I always hate when a sefer has emblazoned all across the front, sides, and back: Do not take anything in this sefer as halacha l'ma'aiseh.  We are just kidding.  (Ok.. they don't usually add that last bit; but it's certainly implied.. or at lest inferred... at least by me.)  I would never do such a thing.  On the other hand, I am in no danger whatsoever of being taken seriously.  I guess that might make a difference...

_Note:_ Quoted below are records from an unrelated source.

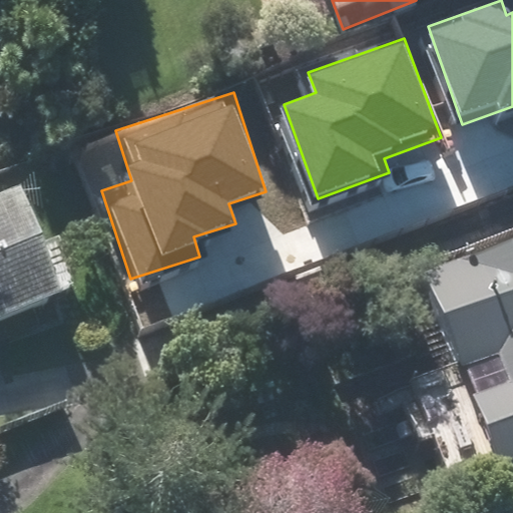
[(0,203),(0,333),(44,315),(0,204),(0,203)]
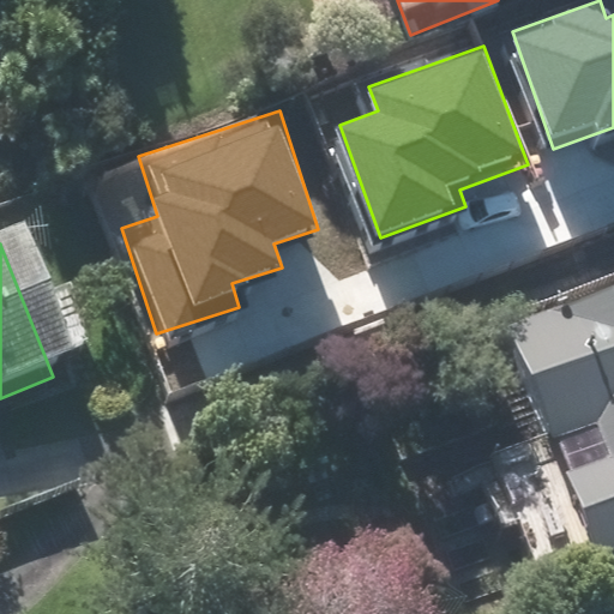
[(613,566),(613,302),(486,349),(570,583),(613,566)]
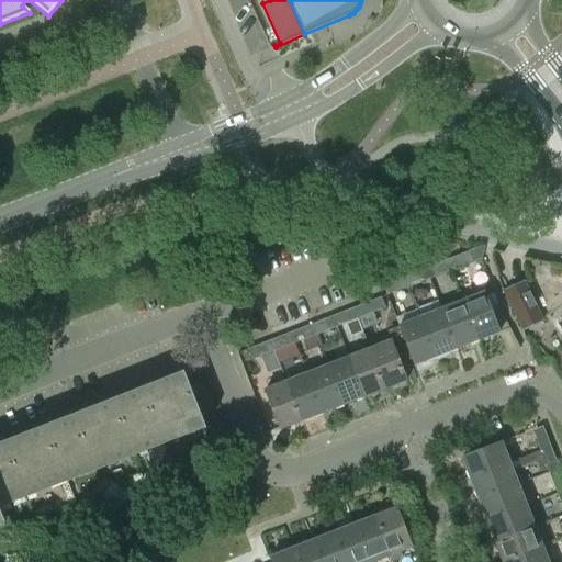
[(447,261),(450,270),(464,266),(460,256),(447,261)]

Talking about hearing aids, there is an issue that has nothing to do with Shabbos or Yom Tov; namely, being yotzi one's obligation via the "shomei'a k'onah" (hearing is like saying) channel.  Minchas Shlomo, after a fair amount of pilpul and analysis, comes to the conclusion that hearing the sound generated by a hearing aid -- no matter how much it mimics and parallels the incoming sound -- just isn't the same sound that was generated from the source.  Bottom line, and as much as he appreciates the hardship and difficulties for someone who is hearing impaired, he cannot be yotzi with "shomei'a k'onah".  Minchas Shlomo is not the only opinion out there, but....

Suppose, however, one were to remove the device from one ear.  That way he would be hearing the direct voice as well as the electromechanically amplified voice.  Does that help or make things worse?  I might make things worse because there is a general principle of "trei kali lo mishtami" (two voices cannot be distinguished).  Hence, one is no better off; even a person who is not hard of hearing would not be yotzi (kiddush, for examle) in that situation.  However, for shofar and k'ri'as megilla, since those mitzvos are so beloved, we do say that two voices can be distinguished and one can choose to pay attention to the voice that will motzi him.  One small problem... the whole reason he is wearing hearing aids is that he can't hear very well.  Won't that render the whole issue moot since the direct voice will be overwhelmed by the amplified voice?

Not comes my chiddush.  In bitul, R' Yehuda has an interesting shita.  Whereas normally we say that a small quantity is negated by 60 times the volume (bitul b'shishim), that is, says R' Yehuda, is for min b'eino mino (two diferent flavors), but if the flavor of the two foods is identical (kosher and non-kosher wine, for example), then there is not bitul at all, not ever.  Moreover, the word used in the poskim to discuss the ability to tell the difference is "margish" (feel), not "to'em" (taste).  So... if you can apply the taste logic to hearing, then it comes out that R' Yehuda, who is usually the machmir, is meikel in this case and the half direct/half hearing aid advice would work out great.  In fact, it would even work for kiddush where we normally do say "trei kali lo mishtami".

You may not agree with this line of reasoning at all.  In fact, the people I have tried it out on so far were moved only so far as to say, "That's interesting" while slowly backing away.  Geniuses are never appreciated in their own time.  Neither are nuts, of course.